A team at the Institute of Cancer Research is behind the breakthrough, which has found that nuclear magnetic resonance spectroscopy (MRS) can be used to monitor the effectiveness of a new generation of drugs being tested in clinical trials.
The findings were published in the scientific journal PLOS ONE.
The research, by a team from the ICR and The Royal Marsden NHS Foundation Trust, focused on a specific signalling pathway in the brain called the phosphoinositide 3-kinase (or PI3K) pathway, which is known to play an important role in glioblastoma development and drug resistance. The effectiveness of temozolomide, the chemotherapy drug used as part of the standard treatment of this tumour, is impeded by P13K.
The researchers looked at paediatric glioblastoma cells in the lab. They applied two P13K inhibiting agents and by using the MRS imaging technique, they discovered that these agents reduced the levels of two key "metabolites", which are the biomarkers that result from cell activity, controlled by the PI3K pathway.
Reduction in metabolites
This reduction in metabolites could provide a clinical imaging tool in order to measure whether these new agents are working to block the PI3K pathway. In short, the metabolic changes shown by MRS scanning have potential as non-invasive biomarkers of drug efficacy.
The research means that in future, MRS could be used to assess what effect therapeutic agents intended to block the pathway are having, without having to surgically remove tumour samples from patients or carry out conventional scans, which involve radiation.
Thus young people with brain cancer could avoid having to have repeated surgery to measure drug efficacy during clinical trials.

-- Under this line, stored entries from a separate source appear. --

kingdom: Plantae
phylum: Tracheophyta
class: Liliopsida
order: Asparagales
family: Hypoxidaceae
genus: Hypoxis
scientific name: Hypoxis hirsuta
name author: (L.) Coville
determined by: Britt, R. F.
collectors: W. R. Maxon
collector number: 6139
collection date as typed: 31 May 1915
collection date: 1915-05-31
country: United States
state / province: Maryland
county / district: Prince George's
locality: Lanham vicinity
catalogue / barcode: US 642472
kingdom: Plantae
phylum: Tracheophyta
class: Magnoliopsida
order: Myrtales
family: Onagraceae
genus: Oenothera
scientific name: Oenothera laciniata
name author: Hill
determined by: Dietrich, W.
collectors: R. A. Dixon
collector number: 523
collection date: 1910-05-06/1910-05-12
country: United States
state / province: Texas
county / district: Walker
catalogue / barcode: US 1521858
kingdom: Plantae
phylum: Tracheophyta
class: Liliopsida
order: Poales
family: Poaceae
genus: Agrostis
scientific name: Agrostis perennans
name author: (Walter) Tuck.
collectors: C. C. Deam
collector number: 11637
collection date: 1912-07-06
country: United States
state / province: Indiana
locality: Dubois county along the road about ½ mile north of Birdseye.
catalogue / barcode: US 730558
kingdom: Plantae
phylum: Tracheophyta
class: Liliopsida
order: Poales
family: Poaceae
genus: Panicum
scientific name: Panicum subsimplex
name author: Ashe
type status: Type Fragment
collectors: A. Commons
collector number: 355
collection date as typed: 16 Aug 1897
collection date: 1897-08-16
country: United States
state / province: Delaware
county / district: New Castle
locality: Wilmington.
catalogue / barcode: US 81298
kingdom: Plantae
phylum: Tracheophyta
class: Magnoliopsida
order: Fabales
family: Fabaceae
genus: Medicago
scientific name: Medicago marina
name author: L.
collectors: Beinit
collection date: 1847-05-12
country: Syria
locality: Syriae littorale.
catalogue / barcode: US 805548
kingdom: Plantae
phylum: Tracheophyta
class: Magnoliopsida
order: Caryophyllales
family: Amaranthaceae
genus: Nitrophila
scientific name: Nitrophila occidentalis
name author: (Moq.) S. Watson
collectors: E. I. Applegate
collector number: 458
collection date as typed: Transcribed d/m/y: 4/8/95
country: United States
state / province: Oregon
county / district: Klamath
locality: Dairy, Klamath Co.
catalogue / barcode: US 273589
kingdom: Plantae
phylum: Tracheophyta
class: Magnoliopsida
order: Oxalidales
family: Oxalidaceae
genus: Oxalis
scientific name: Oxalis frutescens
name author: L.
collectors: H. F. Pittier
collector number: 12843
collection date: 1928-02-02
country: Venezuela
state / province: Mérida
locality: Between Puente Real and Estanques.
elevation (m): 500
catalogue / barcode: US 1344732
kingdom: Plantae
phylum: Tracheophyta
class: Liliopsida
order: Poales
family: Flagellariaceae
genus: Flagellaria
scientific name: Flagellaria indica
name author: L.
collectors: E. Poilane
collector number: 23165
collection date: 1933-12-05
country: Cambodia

It is far less invasive and would potentially speed up the trial process, thus accelerating new treatments to patients.
Adult clinical trials
Adult clinical trials in glioblastoma are already underway using agents to block the P13K pathway and similar trials for children could be on the horizon in future.
"Based on this promising work in cells, we hope to develop a straightforward, radiation-free magnetic resonance spectroscopy (MRS) scan that will help us to assess the impact the treatment is having and potentially accelerate progress in future trials towards improving survival rates," Professor Martin Leach, who led the research, said.
"When it comes to treating children who have brain cancer, quality of life is a major consideration. Surgery is very invasive and radiotherapy and chemotherapy can have serious side effects, so research developments like this are very promising."